Per alcuni sono il simbolo definitivo dell’apatia ai concerti, per altri semplicemente il modo contemporaneo di vivere la musica live. Billie Eilish ha preso posizione sul dibattito legato ai fan che filmano interi concerti con lo smartphone, dopo le polemiche nate nelle scorse settimane attorno all’esibizione di Sabrina Carpenter e Madonna al Coachella.
In un’intervista a NME, la cantante ha difeso apertamente il comportamento del suo pubblico durante l’Hit Me Hard And Soft Tour: «Penso semplicemente che oggi sia così. La mia generazione e quelle sotto di noi amano filmare le cose. Io filmo e faccio foto continuamente». Eilish ha spiegato che per molti ragazzi registrare i concerti è un modo per rivivere quell’esperienza una volta tornati a casa: «Quando ero giovane e andavo ai concerti o ai festival registravo ogni singolo minuto.
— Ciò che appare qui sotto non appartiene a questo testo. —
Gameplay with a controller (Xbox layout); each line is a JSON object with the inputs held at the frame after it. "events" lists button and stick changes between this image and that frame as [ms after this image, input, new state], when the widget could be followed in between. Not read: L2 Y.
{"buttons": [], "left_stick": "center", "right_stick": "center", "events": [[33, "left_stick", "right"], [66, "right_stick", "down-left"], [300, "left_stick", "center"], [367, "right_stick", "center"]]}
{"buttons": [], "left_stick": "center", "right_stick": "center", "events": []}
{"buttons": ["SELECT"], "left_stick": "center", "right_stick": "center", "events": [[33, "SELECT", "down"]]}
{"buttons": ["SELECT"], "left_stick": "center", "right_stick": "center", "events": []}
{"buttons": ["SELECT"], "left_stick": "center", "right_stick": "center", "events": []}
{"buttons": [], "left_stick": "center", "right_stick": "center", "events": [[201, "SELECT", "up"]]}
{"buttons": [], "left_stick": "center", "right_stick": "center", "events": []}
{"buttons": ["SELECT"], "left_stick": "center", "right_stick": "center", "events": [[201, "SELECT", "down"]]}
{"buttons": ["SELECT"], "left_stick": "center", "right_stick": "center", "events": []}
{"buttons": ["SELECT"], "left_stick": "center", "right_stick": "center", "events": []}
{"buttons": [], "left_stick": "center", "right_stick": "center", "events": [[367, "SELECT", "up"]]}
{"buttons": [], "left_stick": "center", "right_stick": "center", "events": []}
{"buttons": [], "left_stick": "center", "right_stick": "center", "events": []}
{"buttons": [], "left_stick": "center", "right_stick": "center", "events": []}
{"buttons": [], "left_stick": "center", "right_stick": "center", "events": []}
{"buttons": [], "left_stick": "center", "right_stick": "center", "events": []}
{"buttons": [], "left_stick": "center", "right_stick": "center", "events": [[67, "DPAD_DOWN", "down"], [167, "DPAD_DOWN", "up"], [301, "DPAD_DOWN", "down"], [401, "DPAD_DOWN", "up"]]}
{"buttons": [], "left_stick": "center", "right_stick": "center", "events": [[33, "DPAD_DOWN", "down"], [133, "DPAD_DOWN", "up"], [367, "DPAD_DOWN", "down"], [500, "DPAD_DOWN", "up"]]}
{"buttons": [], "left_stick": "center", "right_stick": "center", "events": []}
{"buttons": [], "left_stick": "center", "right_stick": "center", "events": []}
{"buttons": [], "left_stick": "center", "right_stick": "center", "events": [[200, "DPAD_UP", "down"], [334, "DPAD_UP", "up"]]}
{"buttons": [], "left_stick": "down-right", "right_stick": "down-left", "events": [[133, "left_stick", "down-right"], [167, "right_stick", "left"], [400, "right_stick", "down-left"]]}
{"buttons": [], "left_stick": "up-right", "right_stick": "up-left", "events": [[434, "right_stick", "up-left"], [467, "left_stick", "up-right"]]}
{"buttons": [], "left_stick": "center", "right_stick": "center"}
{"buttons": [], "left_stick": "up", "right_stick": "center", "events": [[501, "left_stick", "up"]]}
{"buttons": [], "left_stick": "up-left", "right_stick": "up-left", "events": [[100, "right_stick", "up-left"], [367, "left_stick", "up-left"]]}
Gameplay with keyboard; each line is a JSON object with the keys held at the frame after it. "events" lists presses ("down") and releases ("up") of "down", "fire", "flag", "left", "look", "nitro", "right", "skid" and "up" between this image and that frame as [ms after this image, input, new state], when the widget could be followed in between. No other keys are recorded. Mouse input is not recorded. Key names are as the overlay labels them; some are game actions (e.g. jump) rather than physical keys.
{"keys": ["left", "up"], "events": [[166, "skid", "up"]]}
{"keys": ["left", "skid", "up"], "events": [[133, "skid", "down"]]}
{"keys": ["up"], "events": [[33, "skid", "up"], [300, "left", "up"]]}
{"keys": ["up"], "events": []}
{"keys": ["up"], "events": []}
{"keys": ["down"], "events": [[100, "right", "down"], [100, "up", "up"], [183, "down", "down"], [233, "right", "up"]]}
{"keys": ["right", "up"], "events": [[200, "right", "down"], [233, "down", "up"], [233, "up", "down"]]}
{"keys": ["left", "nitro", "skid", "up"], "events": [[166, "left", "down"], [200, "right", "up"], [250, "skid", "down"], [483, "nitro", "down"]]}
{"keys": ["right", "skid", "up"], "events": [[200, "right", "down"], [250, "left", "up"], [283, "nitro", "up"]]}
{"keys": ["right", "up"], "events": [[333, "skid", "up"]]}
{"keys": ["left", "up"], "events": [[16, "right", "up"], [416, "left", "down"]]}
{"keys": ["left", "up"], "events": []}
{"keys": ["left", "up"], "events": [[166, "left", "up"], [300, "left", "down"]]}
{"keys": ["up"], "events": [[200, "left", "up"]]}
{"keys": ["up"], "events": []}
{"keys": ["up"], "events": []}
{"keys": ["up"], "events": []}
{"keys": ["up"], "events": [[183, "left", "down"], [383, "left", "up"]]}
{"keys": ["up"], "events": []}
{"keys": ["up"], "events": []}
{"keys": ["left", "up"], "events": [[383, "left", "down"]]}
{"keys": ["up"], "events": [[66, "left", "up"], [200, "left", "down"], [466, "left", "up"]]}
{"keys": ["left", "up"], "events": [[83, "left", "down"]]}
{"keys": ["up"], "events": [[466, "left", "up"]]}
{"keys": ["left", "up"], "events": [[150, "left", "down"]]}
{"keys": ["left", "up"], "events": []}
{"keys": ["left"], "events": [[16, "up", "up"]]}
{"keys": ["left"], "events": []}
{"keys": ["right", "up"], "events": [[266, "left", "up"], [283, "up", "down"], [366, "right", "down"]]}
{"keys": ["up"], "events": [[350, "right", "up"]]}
Poi riguardavo quei video ancora e ancora, fino a ricordare persino l’audio della folla». Per questo, secondo la cantante, il fenomeno non andrebbe liquidato con superficialità: «Una parte importante della cultura è che siamo tutti su questi dannati telefoni. Ci tengono connessi».
Eilish ha anche riconosciuto il ruolo fondamentale di internet nella sua carriera, iniziata online alla fine degli anni 2010 grazie a Ocean Eyes: «Non avrei una carriera senza internet. Non avrei fan. Non avrei il legame che ho senza internet». Pur ammettendo che i social abbiano anche «un lato oscuro». Nel frattempo, ha confermato di essere al lavoro sul quarto album: «Stiamo lavorando a nuova musica. Siamo nel pieno della modalità album ed è davvero divertente».